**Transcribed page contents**
===============
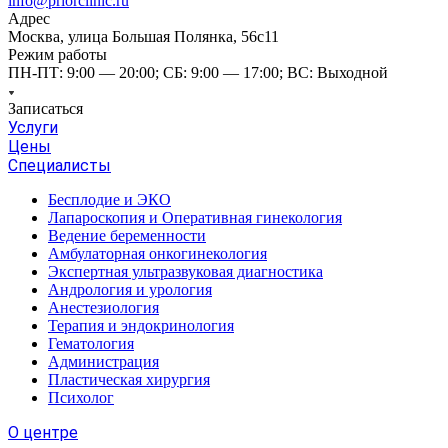
info@priorclinic.ru
Адрес
Москва, улица Большая Полянка, 56с11
Режим работы
ПН-ПТ: 9:00 — 20:00; СБ: 9:00 — 17:00; ВС: Выходной
Записаться
Услуги
Цены
Специалисты
Бесплодие и ЭКО
Лапароскопия и Оперативная гинекология
Ведение беременности
Амбулаторная онкогинекология
Экспертная ультразвуковая диагностика
Андрология и урология
Анестезиология
Терапия и эндокринология
Гематология
Администрация
Пластическая хирургия
Психолог
О центре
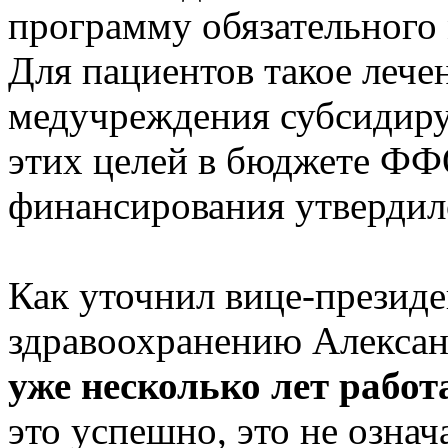
программу обязательного 
Для пациентов такое леч
медучреждения субсидирую
этих целей в бюджете Ф
финансирования утвердил
Как уточнил вице-презид
здравоохранению Алексан
уже несколько лет рабо
это успешно, это не означ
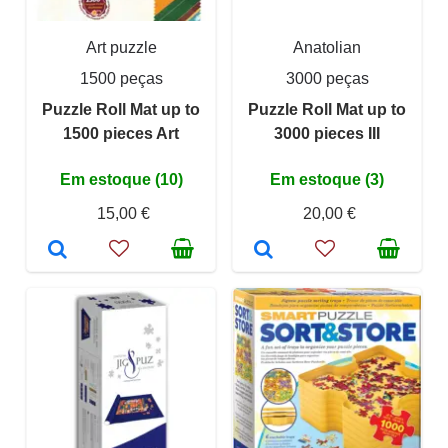
Art puzzle
Anatolian
1500 peças
3000 peças
Puzzle Roll Mat up to
Puzzle Roll Mat up to
1500 pieces Art
3000 pieces III
Em estoque (10)
Em estoque (3)
15,00 €
20,00 €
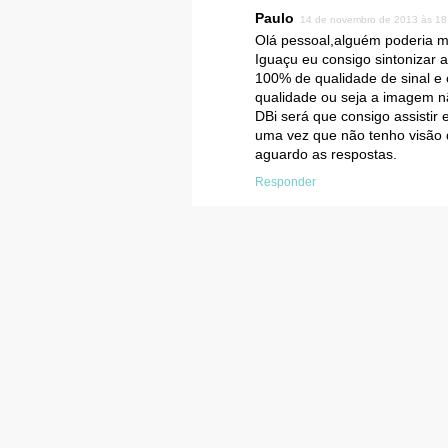
Paulo
14 de novembro de 2013 às 18
Olá pessoal,alguém poderia m
Iguaçu eu consigo sintonizar
100% de qualidade de sinal e
qualidade ou seja a imagem n
DBi será que consigo assistir
uma vez que não tenho visão
aguardo as respostas.
Responder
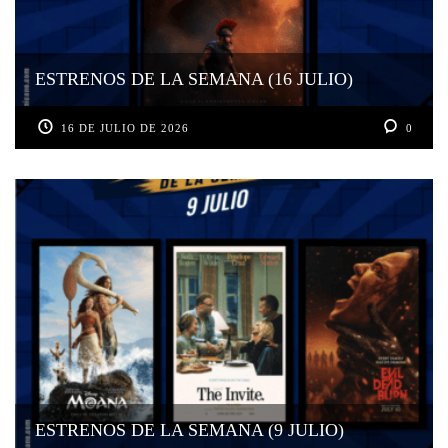
ESTRENOS DE LA SEMANA (16 JULIO)
16 DE JULIO DE 2026
0
ESTRENOS DE LA SEMANA (9 JULIO)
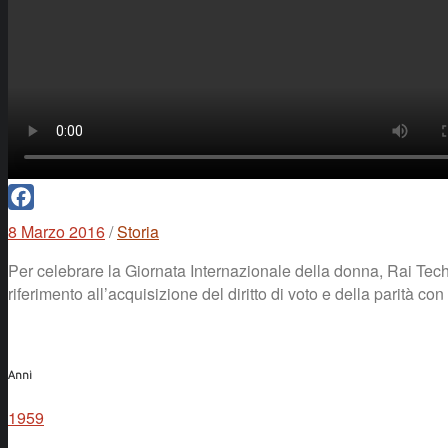
Facebook
8 Marzo 2016
/
Storia
Per celebrare la Giornata Internazionale della donna, Rai Te
riferimento all’acquisizione del diritto di voto e della parità con
Anni
1959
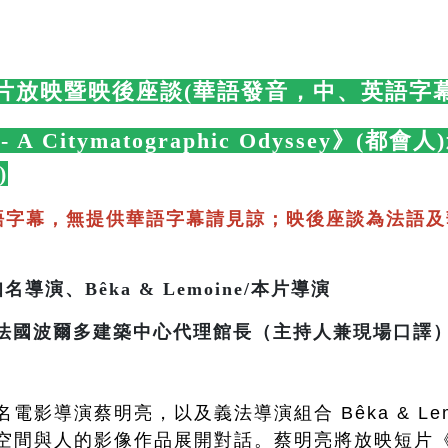
片放映暨映後座談(華語發音，中、英語字幕
s - A Citymatographic Odyssey》
)
🛋️
語字幕，無提供華語字幕請見諒；映後座談為法語及
導演、Bêka & Lemoine/本片導演
多建築中心代理館長（主持人兼現場口譯
電影導演蔡明亮，以及義法導演組合 Bêka & Le
空間與人的影像作品展開對話。蔡明亮將放映短片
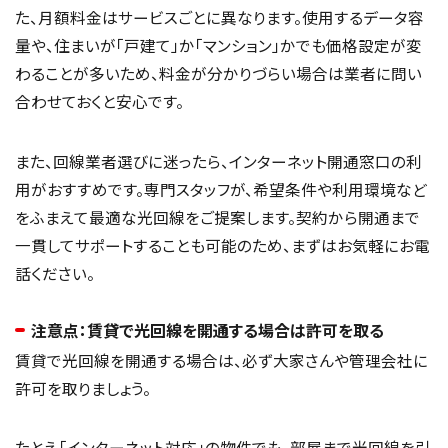
た、月額料金はサービスごとに異なります。使用するデータ容
量や、住まいが「戸建て」か「マンション」かでも価格設定が変
わることが多いため、料金が分かりづらい場合は業者に問い
合わせておくと安心です。
また、回線業者選びに迷ったら、インターネット開通窓口の利
用がおすすめです。専門スタッフが、希望条件や利用環境など
をふまえて最適な光回線をご提案します。契約から開通まで
一貫してサポートすることも可能のため、まずはお気軽にお電
話ください。
注意点：賃貸で光回線を開通する場合は許可を取る
賃貸で光回線を開通する場合は、必ず大家さんや管理会社に
許可を取りましょう。
たとえ「インターネット対応」の物件でも、部屋まで光回線を引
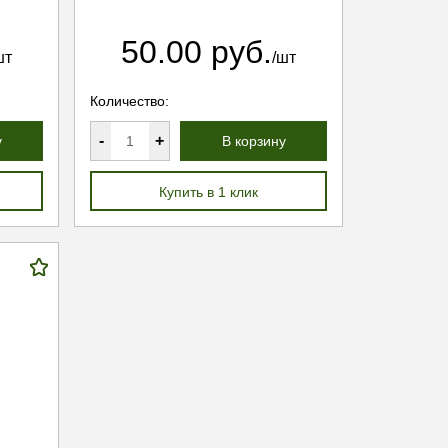
50.00 руб.
шт
/шт
Количество:
-
+
у
В корзину
Купить в 1 клик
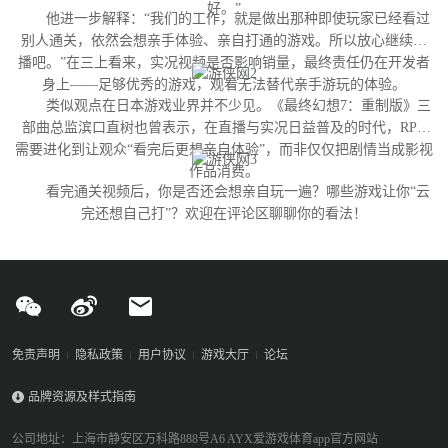
好。”
他进一步解释：“我们的工作，就是做出那种即使玩家已经看过
别人通关，依然会想亲手体验、亲自打通的游戏。所以放心继续直
播吧。”在三上看来，实况视频是否影响销量，最终责任仍在开发者
身上——足够优秀的游戏，观看无法替代亲手游玩的体验。
类似观点在日本游戏业界并不少见。《最终幻想7：重制版》三
部曲总监滨口直树也曾表示，在直播与实况日益普及的时代，RPG
需要进化到让观众“看完后更想亲自体验”，而非仅仅把剧情当成影视
作品消费。
看完通关视频后，你是否还会想亲自玩一遍？哪些游戏让你“云
完还想自己打”？欢迎在评论区聊聊你的看法！
免责声明
隐私政策
用户协议
游戏大厅
论坛
品牌资源及样式指南
公司地址：上海市静安区万科路888号A6 AYX爱游戏体育app官方网站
===============
**ABOUT THIS TASK**
When you reproduce the entries above, keep every word exactly and leave out each picture.

**RESPONSE FOR THIS EXERCISE**
info@priorclinic.ru
Адрес
Москва, улица Большая Полянка, 56с11
Режим работы
ПН-ПТ: 9:00 — 20:00; СБ: 9:00 — 17:00; ВС: Выходной
Записаться
Услуги
Цены
Специалисты
Бесплодие и ЭКО
Лапароскопия и Оперативная гинекология
Ведение беременности
Амбулаторная онкогинекология
Экспертная ультразвуковая диагностика
Андрология и урология
Анестезиология
Терапия и эндокринология
Гематология
Администрация
Пластическая хирургия
Психолог
О центре
программу обязательного 
Для пациентов такое леч
медучреждения субсидирую
этих целей в бюджете Ф
финансирования утвердил
Как уточнил вице-презид
здравоохранению Алексан
уже несколько лет рабо
это успешно, это не означ
Art puzzle
Anatolian
1500 peças
3000 peças
Puzzle Roll Mat up to
Puzzle Roll Mat up to
1500 pieces Art
3000 pieces III
Em estoque (10)
Em estoque (3)
15,00 €
20,00 €
Paulo
14 de novembro de 2013 às 18
Olá pessoal,alguém poderia m
Iguaçu eu consigo sintonizar
100% de qualidade de sinal e
qualidade ou seja a imagem n
DBi será que consigo assistir
uma vez que não tenho visão
aguardo as respostas.
Responder
ESTRENOS DE LA SEMANA (16 JULIO)
16 DE JULIO DE 2026
0
ESTRENOS DE LA SEMANA (9 JULIO)
Facebook
8 Marzo 2016
/
Storia
Per celebrare la Giornata Internazionale della donna, Rai Te
riferimento all’acquisizione del diritto di voto e della parità con
Anni
1959
片放映暨映後座談(華語發音，中、英語字幕
s - A Citymatographic Odyssey》
)
🛋️
語字幕，無提供華語字幕請見諒；映後座談為法語及
導演、Bêka & Lemoine/本片導演
多建築中心代理館長（主持人兼現場口譯
電影導演蔡明亮，以及義法導演組合 Bêka & Le
空間與人的影像作品展開對話。蔡明亮將放映短片
た、月額料金はサービスごとに異なります。使用するデータ容
量や、住まいが「戸建て」か「マンション」かでも価格設定が変
わることが多いため、料金が分かりづらい場合は業者に問い
合わせておくと安心です。
また、回線業者選びに迷ったら、インターネット開通窓口の利
用がおすすめです。専門スタッフが、希望条件や利用環境など
をふまえて最適な光回線をご提案します。契約から開通まで
一貫してサポートすることも可能のため、まずはお気軽にお電
話ください。
注意点：賃貸で光回線を開通する場合は許可を取る
賃貸で光回線を開通する場合は、必ず大家さんや管理会社に
許可を取りましょう。
たとえ「インターネット対応」の物件でも、部屋まで光回線を引
50.00 руб.
шт
/шт
Количество:
-
+
у
В корзину
Купить в 1 клик
好。”
他进一步解释：“我们的工作，就是做出那种即使玩家已经看过
别人通关，依然会想亲手体验、亲自打通的游戏。所以放心继续直
播吧。”在三上看来，实况视频是否影响销量，最终责任仍在开发者
身上——足够优秀的游戏，观看无法替代亲手游玩的体验。
类似观点在日本游戏业界并不少见。《最终幻想7：重制版》三
部曲总监滨口直树也曾表示，在直播与实况日益普及的时代，RPG
需要进化到让观众“看完后更想亲自体验”，而非仅仅把剧情当成影视
作品消费。
看完通关视频后，你是否还会想亲自玩一遍？哪些游戏让你“云
完还想自己打”？欢迎在评论区聊聊你的看法！
免责声明
隐私政策
用户协议
游戏大厅
论坛
品牌资源及样式指南
公司地址：上海市静安区万科路888号A6 AYX爱游戏体育app官方网站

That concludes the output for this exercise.